I asked, “How do you know that?”
“Fair Hair, how do I know anything? Intuition. My own personal radar. She didn’t make it too tough, either, the way she looked at you, the way she talked to you, about you. A good woman. And good-looking, to say the least. That weird to see her?”
Suddenly, my swordfish didn’t have a whole lot of taste and the cottage fries seemed limp, though maybe that was just me.
I mumbled, “Yeah, it was pretty strange.”
Vinny chewed on his steak, took a sip from a glass of ruby-red wine that Jack had brought over, and said, “Yeah, I bet it was bizarre, huh? She still look great? Those big eyes? That flat stomach? God, that hair that frames both sides of her face?”
“All right, never mind. Forget I brought her up.” I pushed my dinner plate a couple of inches away from me, almost reflexively.
Mongillo said, “Oh-oh.
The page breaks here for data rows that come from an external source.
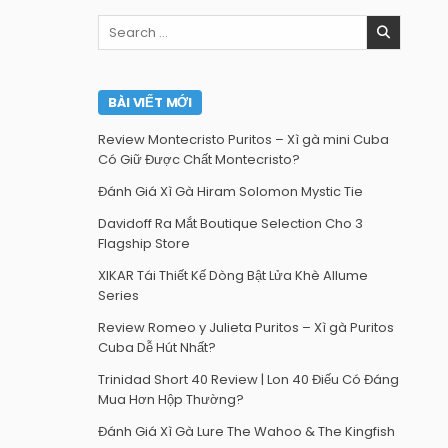
Search
for:
BÀI VIẾT MỚI
Review Montecristo Puritos – Xì gà mini Cuba
Có Giữ Được Chất Montecristo?
Đánh Giá Xì Gà Hiram Solomon Mystic Tie
Davidoff Ra Mắt Boutique Selection Cho 3
Flagship Store
XIKAR Tái Thiết Kế Dòng Bật Lửa Khè Allume
Series
Review Romeo y Julieta Puritos – Xì gà Puritos
Cuba Dễ Hút Nhất?
Trinidad Short 40 Review | Lon 40 Điếu Có Đáng
Mua Hơn Hộp Thường?
Đánh Giá Xì Gà Lure The Wahoo & The Kingfish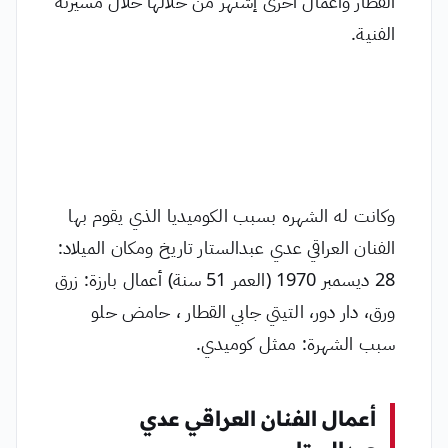
القطار وأعمال أخرى إشتهر من خلالها خلال مسيرته
الفنية.
وكانت له الشهره بسبب الكوميديا الذي يقوم بها
الفنان العراقي عدي عبدالستار تاريخ ومكان الميلاد:
28 ديسمبر 1970 (العمر 51 سنة) أعمال بارزة: زرق
ورق، دار دور، التيتي جابي القطار ، حامض حلو
سبب الشهرة: ممثل كوميدي.
أعمال الفنان العراقي عدي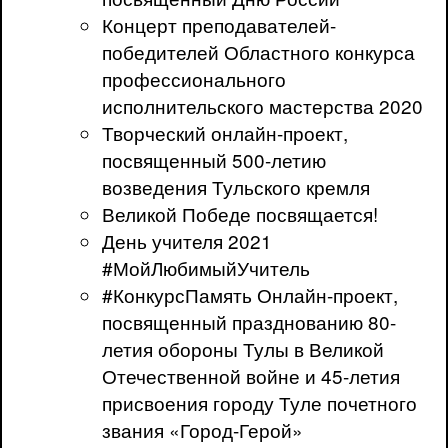
Концерт преподавателей-
победителей Областного конкурса
профессионального
исполнительского мастерства 2020
Творческий онлайн-проект,
посвященный 500-летию
возведения Тульского кремля
Великой Победе посвящается!
День учителя 2021
#МойЛюбимыйУчитель
#КонкурсПамять Онлайн-проект,
посвященный празднованию 80-
летия обороны Тулы в Великой
Отечественной войне и 45-летия
присвоения городу Туле почетного
звания «Город-Герой»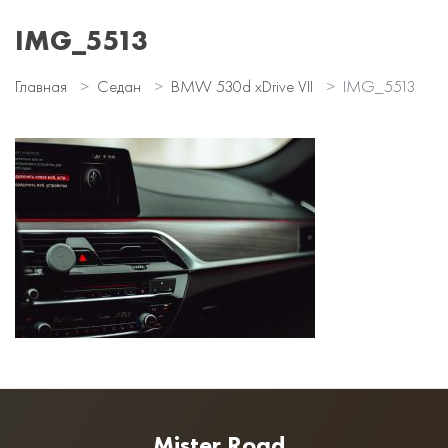
IMG_5513
Главная
Седан
BMW 530d xDrive VII
IMG_5513
Mister Road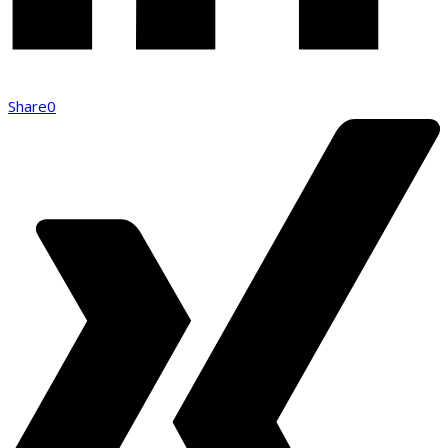
Share
0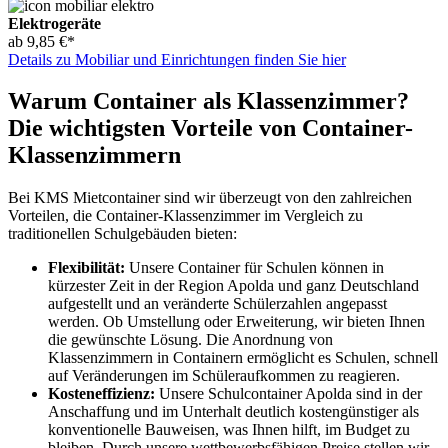
Elektrogeräte
ab 9,85 €*
Details zu Mobiliar und Einrichtungen finden Sie hier
Warum Container als Klassenzimmer?
Die wichtigsten Vorteile von Container-
Klassenzimmern
Bei KMS Mietcontainer sind wir überzeugt von den zahlreichen
Vorteilen, die Container-Klassenzimmer im Vergleich zu
traditionellen Schulgebäuden bieten:
Flexibilität:
Unsere Container für Schulen können in
kürzester Zeit in der Region Apolda und ganz Deutschland
aufgestellt und an veränderte Schülerzahlen angepasst
werden. Ob Umstellung oder Erweiterung, wir bieten Ihnen
die gewünschte Lösung. Die Anordnung von
Klassenzimmern in Containern ermöglicht es Schulen, schnell
auf Veränderungen im Schüleraufkommen zu reagieren.
Kosteneffizienz:
Unsere Schulcontainer Apolda sind in der
Anschaffung und im Unterhalt deutlich kostengünstiger als
konventionelle Bauweisen, was Ihnen hilft, im Budget zu
bleiben. Durch unsere wettbewerbsfähigen Preise stellen wir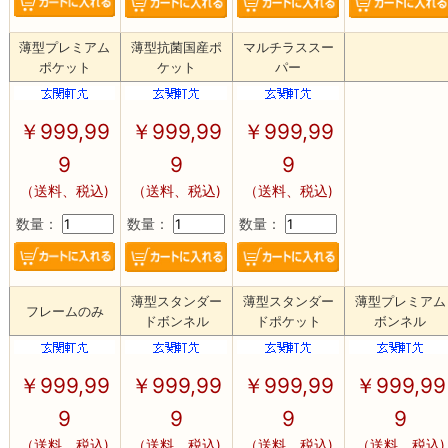
薄型プレミアム
薄型抗菌国産ポ
マルチラススー
ポケット
ケット
パー
￥
999,99
￥
999,99
￥
999,99
9
9
9
（送料、税込)
（送料、税込)
（送料、税込)
数量：
数量：
数量：
薄型スタンダー
薄型スタンダー
薄型プレミアム
フレームのみ
ドボンネル
ドポケット
ボンネル
￥
999,99
￥
999,99
￥
999,99
￥
999,99
9
9
9
9
（送料、税込)
（送料、税込)
（送料、税込)
（送料、税込)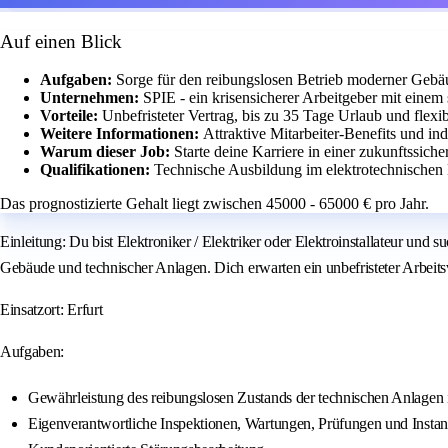
Auf einen Blick
Aufgaben:
Sorge für den reibungslosen Betrieb moderner Gebä
Unternehmen:
SPIE - ein krisensicherer Arbeitgeber mit einem
Vorteile:
Unbefristeter Vertrag, bis zu 35 Tage Urlaub und flexib
Weitere Informationen:
Attraktive Mitarbeiter-Benefits und in
Warum dieser Job:
Starte deine Karriere in einer zukunftssic
Qualifikationen:
Technische Ausbildung im elektrotechnischen
Das prognostizierte Gehalt liegt zwischen 45000 - 65000 € pro Jahr.
Einleitung: Du bist Elektroniker / Elektriker oder Elektroinstallateur und 
Gebäude und technischer Anlagen. Dich erwarten ein unbefristeter Arbeitsv
Einsatzort: Erfurt
Aufgaben:
Gewährleistung des reibungslosen Zustands der technischen Anlagen 
Eigenverantwortliche Inspektionen, Wartungen, Prüfungen und Instan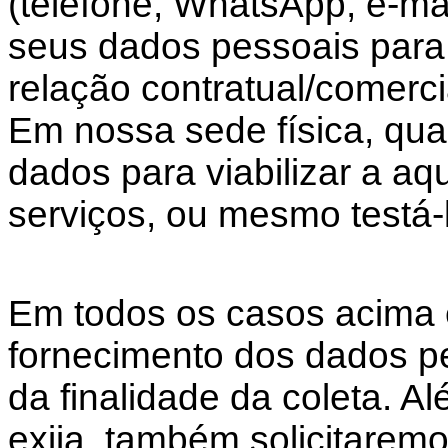
(telefone, WhatsApp, e-ma
seus dados pessoais para 
relação contratual/comerci
Em nossa sede física, qu
dados para viabilizar a aq
serviços, ou mesmo testá-
Em todos os casos acima
fornecimento dos dados pe
da finalidade da coleta. A
exija, também solicitarem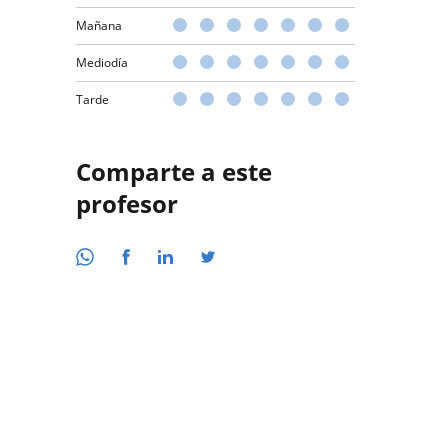
Mañana
Mediodía
Tarde
Comparte a este
profesor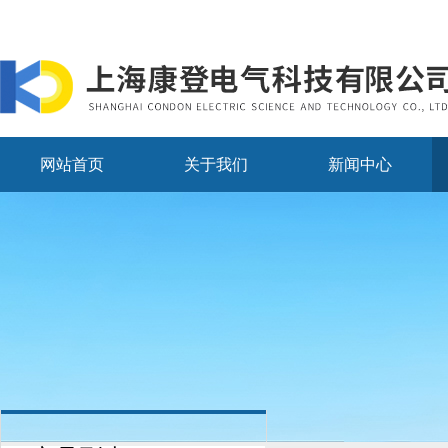
网站首页
关于我们
新闻中心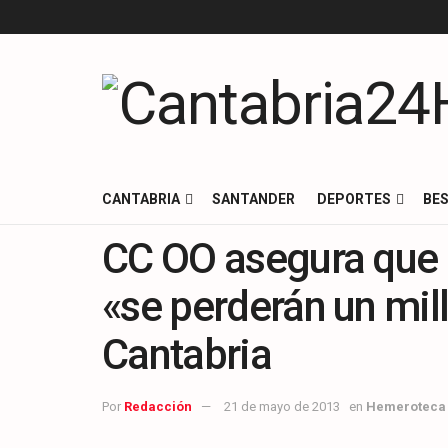
CANTABRIA
SANTANDER
DEPORTES
BES
CC OO asegura que c
«se perderán un mil
Cantabria
Por
Redacción
21 de mayo de 2013
en
Hemeroteca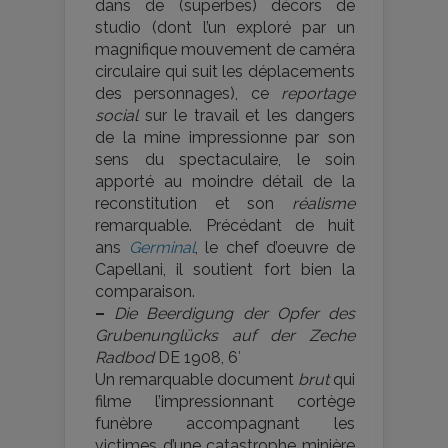
dans de (superbes) décors de
studio (dont l’un exploré par un
magnifique mouvement de caméra
circulaire qui suit les déplacements
des personnages), ce
reportage
social
sur le travail et les dangers
de la mine impressionne par son
sens du spectaculaire, le soin
apporté au moindre détail de la
reconstitution et son
réalisme
remarquable. Précédant de huit
ans
Germinal
, le chef d’oeuvre de
Capellani, il soutient fort bien la
comparaison.
–
Die Beerdigung der Opfer des
Grubenunglücks auf der Zeche
Radbod
DE 1908, 6′
Un remarquable document
brut
qui
filme l’impressionnant cortège
funèbre accompagnant les
victimes d’une catastrophe minière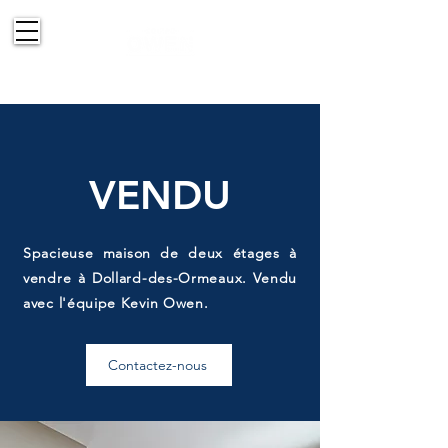
514-830-2151
VENDU
Spacieuse maison de deux étages à
vendre à Dollard-des-Ormeaux. Vendu
avec l'équipe Kevin Owen.
Contactez-nous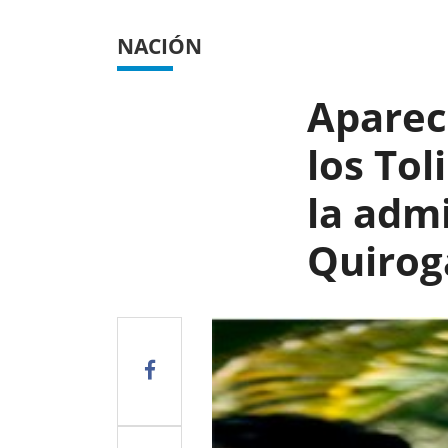
NACIÓN
Aparec
los To
la adm
Quirog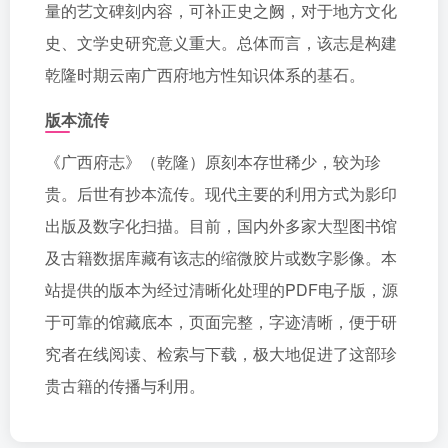
量的艺文碑刻内容，可补正史之阙，对于地方文化
史、文学史研究意义重大。总体而言，该志是构建
乾隆时期云南广西府地方性知识体系的基石。
版本流传
《广西府志》（乾隆）原刻本存世稀少，较为珍
贵。后世有抄本流传。现代主要的利用方式为影印
出版及数字化扫描。目前，国内外多家大型图书馆
及古籍数据库藏有该志的缩微胶片或数字影像。本
站提供的版本为经过清晰化处理的PDF电子版，源
于可靠的馆藏底本，页面完整，字迹清晰，便于研
究者在线阅读、检索与下载，极大地促进了这部珍
贵古籍的传播与利用。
Someone’s got a little case of the regrets. Or maybe they’ve come down with love sickness.”
I wanted to tell him she was pregnant. I wanted to tell someone, anyone. But then I didn’t want to have the inane conversation that would inevitably follow, so I said sharply, “Drop it, Vin, okay? Not the time.”
For a moment, he actually looked hurt. That moment passed quickly when Jack returned with dessert menus. He said, offhandedly, “Well, go get her all over again, and this time don’t be such a fuckup.”
Ah, if life really was that easy: me being able to get her all over again, me not being such a fuckup.